Standardized POS/Features with Universal Dependency
Hey folks – opening a parent issue to openly discuss something that has been kicking around the back of my mind lately. Currently in order to achieve maximum flexibility, Sense blocks, along with some others like Form, allow you to pass <tag> children to denote any modifiers to the lexical component. For example, you may pass <tag>female</tag> for the sense "actrice" in French.
However, I'm thinking for the sake of clarity it may be worth it to explicitly allow attributes for these blocks instead, leveraging UD's official feature list to use some kind of standard for these.
For example, <sense gender="masc" definite="spec" /> to denote gender and definite. In a similar vein, it would be nice to leverage UD's official POS tags for ODict's PartOfSpeech, though the POS tags supported by ODict are currently much more expansive than what UD offers (such as the many Japanese-specific part of speech tags).
Wondering what everyone's thoughts are on this and whether it is worth the change!
"masc" seems too much. Why not a single letter (m, f, mf, n, p)?
Also, this question is more generic, but still applies to genders and tags. In Russian, for instance, and other non-latin alphabets, how would you deal with native POS/gender? I mean, the "noun" POS cannot/souldn't be used when the destination language is non English (I write "cannot/shouldn't" but that's only one opinion, I am only asking for guidance here :).

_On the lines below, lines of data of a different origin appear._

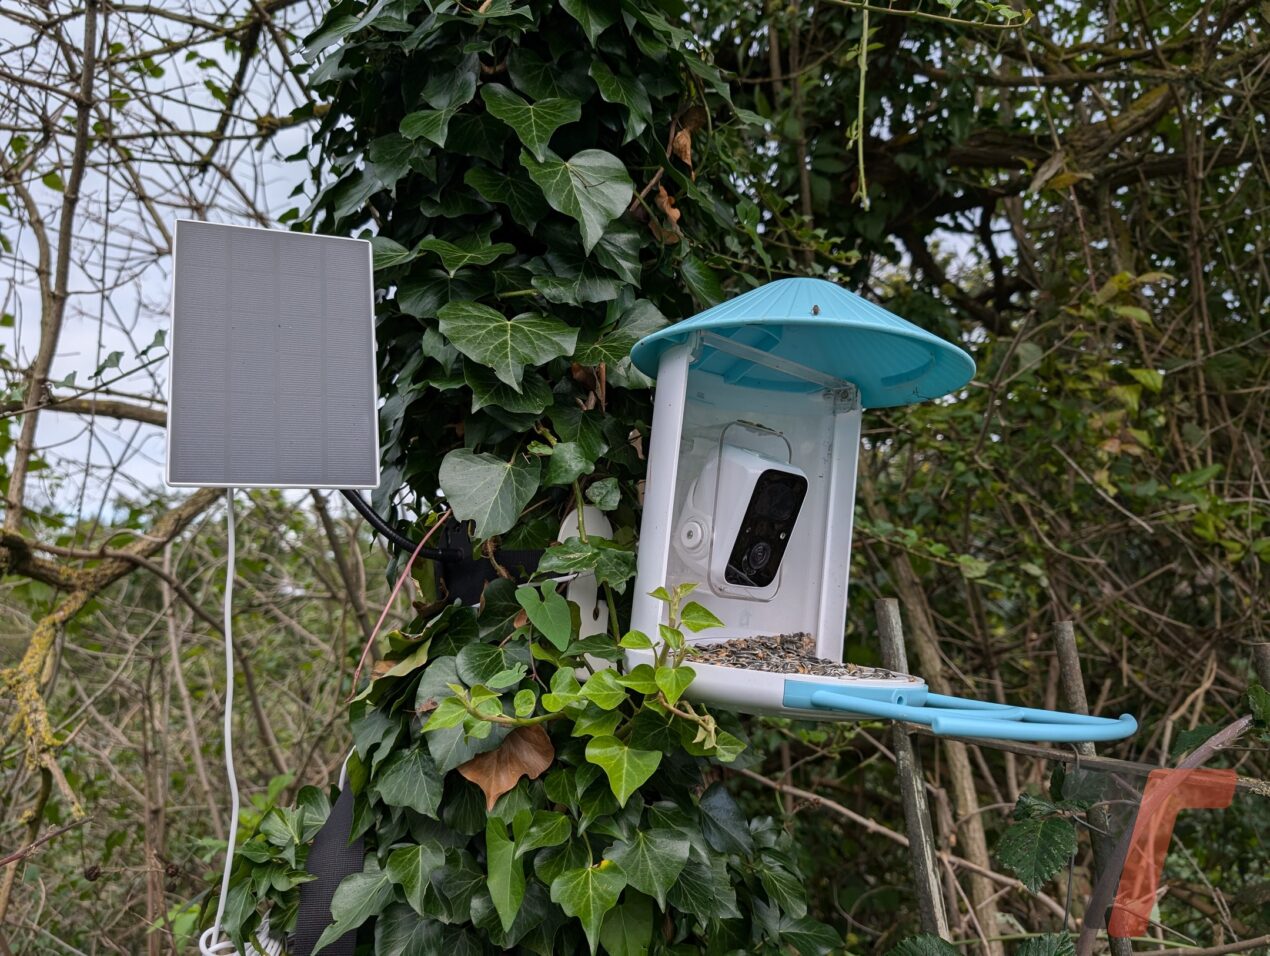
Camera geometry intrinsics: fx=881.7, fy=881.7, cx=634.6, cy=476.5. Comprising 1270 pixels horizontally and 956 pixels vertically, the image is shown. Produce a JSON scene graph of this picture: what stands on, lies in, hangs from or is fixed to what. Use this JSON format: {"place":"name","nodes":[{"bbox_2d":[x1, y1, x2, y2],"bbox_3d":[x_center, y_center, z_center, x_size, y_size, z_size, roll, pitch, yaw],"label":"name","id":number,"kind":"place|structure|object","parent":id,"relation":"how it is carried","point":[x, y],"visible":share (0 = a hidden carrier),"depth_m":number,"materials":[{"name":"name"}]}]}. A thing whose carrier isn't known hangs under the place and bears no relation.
{"place":"outdoors","nodes":[
{"label":"outdoors","id":0,"kind":"place"},
{"bbox_2d":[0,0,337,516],"label":"sky","id":1,"kind":"structure","parent":0,"point":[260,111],"materials":[{"name":"white"}]},
{"label":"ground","id":2,"kind":"structure","parent":0},
{"bbox_2d":[0,0,341,955],"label":"tree","id":3,"kind":"object","parent":2,"relation":"on","point":[54,298],"visible":0.88,"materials":[{"name":"plant"}]},
{"bbox_2d":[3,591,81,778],"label":"lichen","id":4,"kind":"object","parent":3,"relation":"attached to","point":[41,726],"visible":0.73,"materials":[{"name":"yellow plant"}]},
{"bbox_2d":[200,0,840,955],"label":"ivy-covered tree","id":5,"kind":"object","parent":2,"relation":"on","point":[598,860],"visible":0.66,"depth_m":0.75,"materials":[{"name":"green plant"}]},
{"bbox_2d":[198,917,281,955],"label":"white cable","id":6,"kind":"object","parent":5,"relation":"attached to","point":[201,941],"visible":0.61,"depth_m":0.79,"materials":[{"name":"white plastic"}]},
{"bbox_2d":[291,770,366,955],"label":"strap","id":7,"kind":"object","parent":5,"relation":"attached to","point":[332,831],"visible":0.72,"depth_m":0.76,"materials":[{"name":"black fabric"}]},
{"bbox_2d":[350,499,451,703],"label":"stem","id":8,"kind":"object","parent":5,"relation":"attached to","point":[385,610],"visible":0.9,"depth_m":0.77,"materials":[{"name":"pink plant"}]},
{"bbox_2d":[345,491,458,560],"bbox_3d":[-0.239,0.038,0.827,0.151,0.088,0.055,0,-3,11],"label":"black cable","id":9,"kind":"object","parent":5,"relation":"attached to","point":[401,542],"visible":0.68,"depth_m":0.83,"materials":[{"name":"black plastic"}]},
{"bbox_2d":[166,220,381,488],"bbox_3d":[-0.288,-0.100,0.706,0.153,0.228,0.194,1,-3,-6],"label":"solar panel","id":10,"kind":"object","parent":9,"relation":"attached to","point":[369,390],"visible":0.99,"depth_m":0.69,"materials":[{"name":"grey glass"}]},
{"bbox_2d":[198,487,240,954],"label":"white cable","id":11,"kind":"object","parent":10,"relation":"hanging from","point":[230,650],"visible":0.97,"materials":[{"name":"white plastic"}]},
{"bbox_2d":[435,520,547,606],"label":"black strap","id":12,"kind":"object","parent":5,"relation":"attached to","point":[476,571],"visible":0.34,"depth_m":0.75,"materials":[{"name":"black fabric"}]},
{"bbox_2d":[452,722,555,809],"bbox_3d":[-0.095,0.206,0.655,0.066,0.061,0.066,-2,-4,36],"label":"dry leaf","id":13,"kind":"object","parent":5,"relation":"attached to","point":[500,752],"visible":0.8,"depth_m":0.65,"materials":[{"name":"brown plant"}]},
{"bbox_2d":[420,571,733,800],"bbox_3d":[-0.035,0.149,0.622,0.218,0.170,0.139,1,-3,-6],"label":"ivy plant","id":14,"kind":"object","parent":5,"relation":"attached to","point":[489,697],"visible":0.96,"depth_m":0.61,"materials":[{"name":"green plant"}]},
{"bbox_2d":[558,505,614,632],"bbox_3d":[-0.039,0.091,0.742,0.043,0.131,0.039,1,-3,-6],"label":"bracket","id":15,"kind":"object","parent":5,"relation":"attached to","point":[561,531],"visible":0.47,"depth_m":0.74,"materials":[{"name":"white plastic"}]},
{"bbox_2d":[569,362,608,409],"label":"dry leaf","id":16,"kind":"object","parent":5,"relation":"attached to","point":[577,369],"visible":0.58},
{"bbox_2d":[647,180,681,242],"bbox_3d":[0.027,-0.248,0.825,0.036,0.070,0.041,4,-5,-42],"label":"dry leaf","id":17,"kind":"object","parent":5,"relation":"attached to","point":[663,195],"visible":0.58,"depth_m":0.82,"materials":[{"name":"brown"}]},
{"bbox_2d":[668,106,701,167],"bbox_3d":[0.045,-0.320,0.842,0.034,0.068,0.037,4,-5,-42],"label":"dry leaf","id":18,"kind":"object","parent":5,"relation":"attached to","point":[681,145],"visible":0.7,"depth_m":0.84,"materials":[{"name":"brown plant"}]},
{"bbox_2d":[628,282,1134,742],"bbox_3d":[0.146,0.015,0.608,0.288,0.307,0.293,1,-3,-6],"label":"feeder","id":19,"kind":"object","parent":5,"relation":"attached to","point":[676,418],"visible":0.82,"depth_m":0.64,"materials":[{"name":"plastic"}]},
{"bbox_2d":[675,427,808,597],"bbox_3d":[0.074,0.025,0.627,0.079,0.112,0.079,1,-3,-6],"label":"camera","id":20,"kind":"object","parent":19,"relation":"attached to","point":[769,474],"visible":0.98,"depth_m":0.61,"materials":[{"name":"white plastic"}]},
{"bbox_2d":[686,632,905,679],"bbox_3d":[0.102,0.127,0.607,0.165,0.013,0.162,1,-3,-6],"label":"seed","id":21,"kind":"object","parent":19,"relation":"in","point":[791,642],"visible":0.48,"depth_m":0.62,"materials":[{"name":"brown food"}]},
{"bbox_2d":[873,596,948,947],"bbox_3d":[0.308,0.623,0.968,0.034,1.015,0.035,1,-3,-6],"label":"wooden stake","id":22,"kind":"object","parent":2,"relation":"on","point":[887,644],"visible":0.81,"depth_m":0.97,"materials":[{"name":"brown wood"}]},
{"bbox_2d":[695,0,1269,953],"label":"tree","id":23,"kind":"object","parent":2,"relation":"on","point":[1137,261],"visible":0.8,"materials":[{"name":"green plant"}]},
{"bbox_2d":[849,0,871,210],"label":"hanging vine","id":24,"kind":"object","parent":23,"relation":"hanging from","point":[860,140],"visible":0.96,"depth_m":1.18,"materials":[{"name":"green plant"}]},
{"bbox_2d":[997,787,1087,893],"bbox_3d":[0.340,0.303,0.742,0.079,0.078,0.074,4,-5,-43],"label":"bramble leaf","id":25,"kind":"object","parent":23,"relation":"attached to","point":[1007,857],"visible":0.97,"depth_m":0.74,"materials":[{"name":"green plant"}]},
{"bbox_2d":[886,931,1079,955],"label":"bramble leaves","id":26,"kind":"object","parent":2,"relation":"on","point":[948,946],"visible":0.99,"depth_m":0.77,"materials":[{"name":"green plant"}]},
{"bbox_2d":[1051,620,1132,953],"bbox_3d":[0.518,0.639,0.984,0.032,0.987,0.031,1,-3,-6],"label":"wooden stake","id":27,"kind":"object","parent":2,"relation":"on","point":[1071,681],"visible":0.64,"depth_m":1.00,"materials":[{"name":"brown wood"}]},
{"bbox_2d":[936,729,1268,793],"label":"wooden rail","id":28,"kind":"object","parent":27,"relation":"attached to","point":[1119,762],"visible":0.78,"depth_m":0.72,"materials":[{"name":"brown wood"}]},
{"bbox_2d":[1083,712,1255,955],"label":"branch","id":29,"kind":"object","parent":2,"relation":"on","point":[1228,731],"visible":0.9,"depth_m":0.80,"materials":[{"name":"brown wood"}]},
{"bbox_2d":[1109,766,1237,943],"bbox_3d":[0.404,0.284,0.666,0.090,0.126,0.024,1,-3,-6],"label":"orange tape","id":30,"kind":"object","parent":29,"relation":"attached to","point":[1137,833],"visible":0.96,"depth_m":0.66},
{"bbox_2d":[1251,641,1269,694],"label":"wooden stake","id":31,"kind":"object","parent":2,"relation":"on","point":[1265,647],"visible":0.57,"depth_m":0.92,"materials":[{"name":"brown wood"}]}
]}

I think this a wonderful idea. Perhaps we should have a more permissive schema (perhaps use an xml namespace?)
<sense pos="n">
<feature name="ud:Gender" value="Masc" />
</sense>
Much of the special Japanese POS already fit this framework, and the rest are just specializations of the above and can be encoded like the id proposal in #1303.
<sense pos="v">
<feature name="ja:Dan" value="5">Godan</feature>
</sense>
Hey folks! Sorry I've been busy the past couple weeks – just returning this.
@BoboTiG The purpose in choosing "masc", for example, as it fits under the values provided by UD's specification. The idea here would be to align the values used in UD with those in ODict to keep ODict in line with existing standards.
@Waelwindows Hmm.. I think my hesitance around keeping things too flexible is that for dictionary clients, how to present this data becomes somewhat ambiguous. For example, if the name attribute of feature is a string, then how would a client be able to reasonably distinguish between what is describing a gender vs. part of speech? Also, in the examples you provided, the ud specifier in one case is describing the POS framework, whereas ja is describing a language. I worry it might be too ambiguous here. What are your thoughts?